Targeting specific audiences with Rules

How rules shape different shopper experiences inside Liva 7

Overview

Personalisation rules in Liva 7 do not target audiences directly. There are no demographic filters, no segment pickers and no audience‑specific rule settings. Instead, rules influence audiences indirectly by shaping the environment the engine works within.

This article explains how that indirect targeting works, how rules interact with signals and session behaviour and how Liva 7 adapts recommendations for different types of shoppers.

How Liva 7 understands audiences

Liva 7 builds a real‑time understanding of each shopper using behaviour, context and session signals—not predefined segments. Every visitor is treated as a dynamic profile that evolves as they browse.

Liva 7 interprets audiences through:

  • behavioural signals (views, clicks, dwell time)
  • page context (product, collection, cart)
  • session behaviour (recency, sequence, depth)
  • anonymous personalisation (no identifiers required)

This creates fluid, behaviour‑driven audiences that adapt moment by moment.

Liva 7 targets behaviour, not demographics.

How rules influence different shopper types

Rules apply globally, but different shoppers experience them differently because their behaviour and context vary.

Returning shoppers

  • Stronger signals mean more personalised output
  • Exclusions prevent outdated or irrelevant items resurfacing
  • Pinned items appear alongside personalised recommendations

New shoppers

  • Limited signals mean rules provide structure
  • Pinned items help guide early discovery
  • Exclusions prevent irrelevant categories appearing too early

High‑intent shoppers

  • Deep‑funnel behaviour amplifies relevance
  • Exclusions remove noise
  • Pinned items reinforce merchandising priorities

Rules shape the boundaries; behaviour determines the path.

How rules interact with signals

Signals determine relevance.
Rules determine eligibility.

This creates predictable behaviour across all audiences:

  • If a shopper shows strong interest in an excluded category, the engine finds the next best alternative
  • If signals are weak or broad, pinned items help guide discovery
  • If signals conflict with rules, rules always take priority

Rules ensure the engine adapts without breaking your merchandising constraints.

Eligibility always overrides relevance.

How rules influence session behaviour

Session behaviour evolves as shoppers browse.
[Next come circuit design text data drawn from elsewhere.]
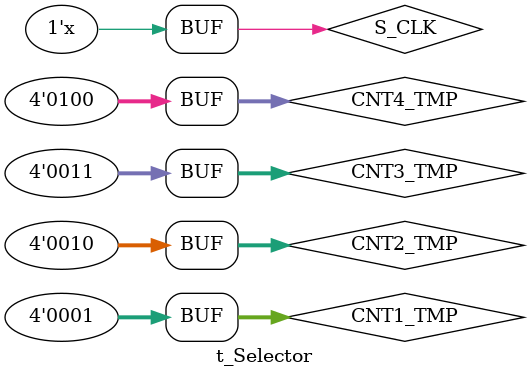
<source format=v>
`timescale 1ns / 1ps


module t_Selector;

	// Inputs
	reg S_CLK;
	reg [3:0] CNT1_TMP;
	reg [3:0] CNT2_TMP;
	reg [3:0] CNT3_TMP;
	reg [3:0] CNT4_TMP;

	// Outputs
	wire [3:0] CNT;

	// Instantiate the Unit Under Test (UUT)
	Selector uut (
		.S_CLK(S_CLK), 
		.CNT1_TMP(CNT1_TMP), 
		.CNT2_TMP(CNT2_TMP), 
		.CNT3_TMP(CNT3_TMP), 
		.CNT4_TMP(CNT4_TMP), 
		.CNT(CNT)
	);

	initial begin
		// Initialize Inputs
		S_CLK = 0;
		CNT1_TMP = 4'd1;
		CNT2_TMP = 4'd2;
		CNT3_TMP = 4'd3;
		CNT4_TMP = 4'd4;

		// Wait 100 ns for global reset to finish
		#100;
        
		// Add stimulus here

	end
	
	always #500000
      S_CLK = ~S_CLK;
		
endmodule


</source>
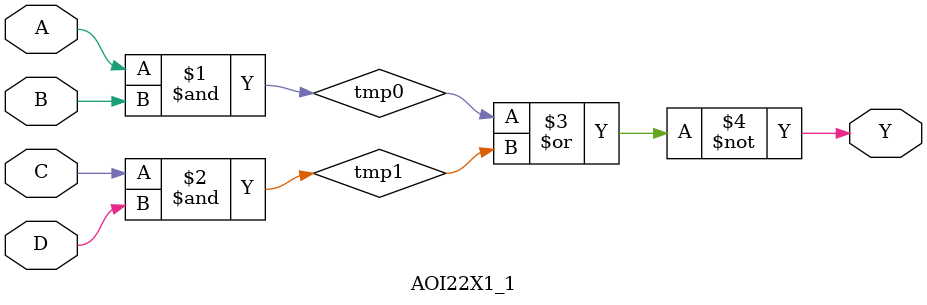
<source format=v>
module AOI22X1_1(A, B, C, D, Y);
input A, B, C, D;
output Y;
wire tmp0, tmp1;
and(tmp0, A, B);
and(tmp1, C, D);
nor(Y, tmp0, tmp1);
endmodule
</source>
Rules influence this evolution by shaping what the engine is allowed to consider at each stage.

Rules help:

  • stabilise early‑session recommendations
  • prevent irrelevant items from entering the session
  • keep pinned items visible across multiple pages
  • guide fallback behaviour when signals are weak

This creates a consistent experience even as the shopper’s intent becomes clearer.

Rules provide structure while sessions provide context.

How rules affect anonymous personalisation

Anonymous shoppers still receive personalised experiences based on real‑time behaviour and page context. Rules ensure that even without identifiers:

  • excluded items never appear
  • pinned items guide early discovery
  • fallback behaviour remains controlled

This keeps anonymous personalisation safe, predictable and aligned with your brand.

Anonymous personalisation follows the same rule boundaries as identified sessions.

When merchants typically use rules to shape audiences

Rules are especially useful when you want to influence how different types of shoppers experience your store without manually building segments.

Common use cases include:

  • guiding new shoppers toward hero products
  • preventing returning shoppers from seeing discontinued items
  • shaping discovery for broad‑interest visitors
  • controlling sensitive or restricted categories
  • stabilising recommendations during campaigns

Rules influence audiences without requiring audience management.

How rules support long‑term audience strategy

Rules help maintain consistency across all shopper types by ensuring:

  • brand priorities are always respected
  • excluded items never surface
  • pinned items support discovery for new visitors
  • returning visitors see cleaner, more relevant output
  • fallback behaviour aligns with your merchandising approach

They allow you to shape audience experiences without needing explicit targeting tools.

Rules create predictable experiences across all audience types.